The salad is assembled in a large clear bowl to show the distinct layers visually and refrigerated before serving. It can serve as a side dish for gatherings or potlucks and pairs well with a variety of meats and other dishes, offering a balance of crisp, creamy, and savory elements.
Using the type of lettuce you prefer or combining several adds flexibility. Refrigerating it well before serving allows flavors to meld and the dressing to slightly penetrate the vegetables, enhancing the taste without wilting the greens.
Ingredients
- 1 pound Bacon maple flavored
- 1 1/4 cups mayonnaise
- ¼ cup sour cream
- 1 tablespoon granulated sugar
- 2/3 cup Parmesan Cheese grated
- 1 iceberg lettuce rinsed, dried, and chopped, large head
- 1 pint grape tomatoes (cut in half)
- 2 cups green peas thawed, frozen
- 6 large egg hardboiled
- 10 ounces cheddar cheese about 2 1/2 cups, shredded
Instructions
- Cook bacon in a large skillet over medium high heat until evenly brown and crisp. Allow the bacon to drain on paper towels. Crumble and set aside. 1 pound maple flavored bacon
- Prepare the dressing by whisking together the mayo, sour cream, sugar and Parmesan cheese. Cover and refrigerate until you are ready to top the salad. 1 1/4 cups mayonnaise, ¼ cup sour cream, 1 tablespoon granulated sugar, 2/3 cup grated Parmesan cheese
- In a large 4 quart glass bowl, layer the chopped lettuce*, tomatoes, peas, eggs, cheese. 1 large head iceberg lettuce, 1 pint grape tomatoes, 2 cups frozen green peas, 6 large hardboiled eggs, 10 ounces shredded cheddar cheese
- Drizzle the dressing over salad, covering as much of the top as possible.

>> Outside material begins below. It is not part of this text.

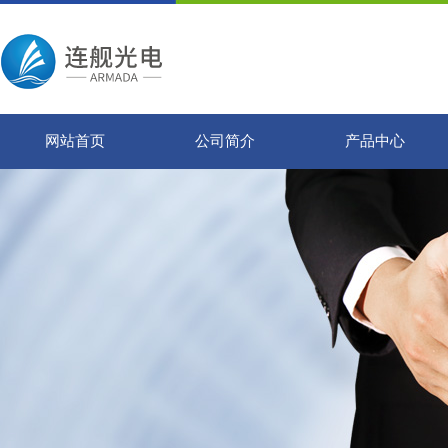
网站首页
公司简介
产品中心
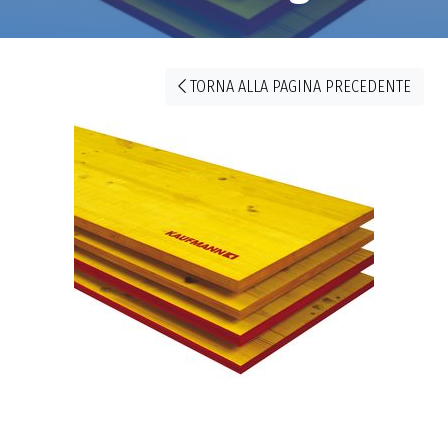
TORNA ALLA PAGINA PRECEDENTE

- Sprinkle the top with bacon. Cover and refrigerate until you are ready to serve it.
Notes
- Feel free to use romaine, iceberg, spring mix, or spinach according to your preference or mix several types.

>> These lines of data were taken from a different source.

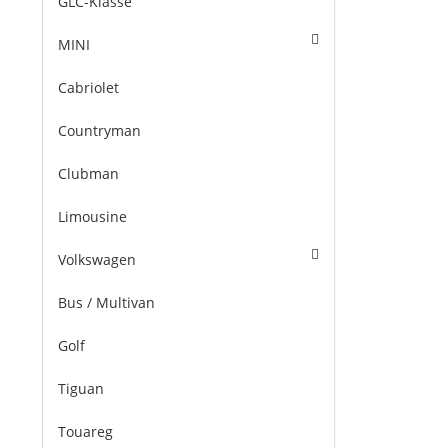
GLC-Klasse
MINI
Cabriolet
Countryman
Clubman
Limousine
Volkswagen
Bus / Multivan
Golf
Tiguan
Touareg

- The recipe estimates 12 servings, with calorie info varying based on ingredient brands.
- Ensure bacon is crisped well and drained before crumbling to keep texture from becoming soggy.
Nutrition Information
Show DetailsNutrition Facts
Serving: 12Serving
Amount Per Serving
Calories 519 kcal
% Daily Value*
| Calories | 519kcal | 26% |
| Carbohydrates | 8g | 3% |
| Protein | 18g | 36% |
| Fat | 45g | 69% |
| Saturated Fat | 15g | 75% |
| Cholesterol | 160mg | 53% |
| Sodium | 672mg | 28% |
| Potassium | 362mg | 8% |
| Fiber | 2g | 8% |
| Sugar | 5g | 10% |
| Vitamin A | 1210IU | 24% |
| Vitamin C | 16.1mg | 18% |
| Calcium | 271mg | 27% |
| Iron | 1.4mg | 8% |
* Percent Daily Values are based on a 2,000 calorie diet.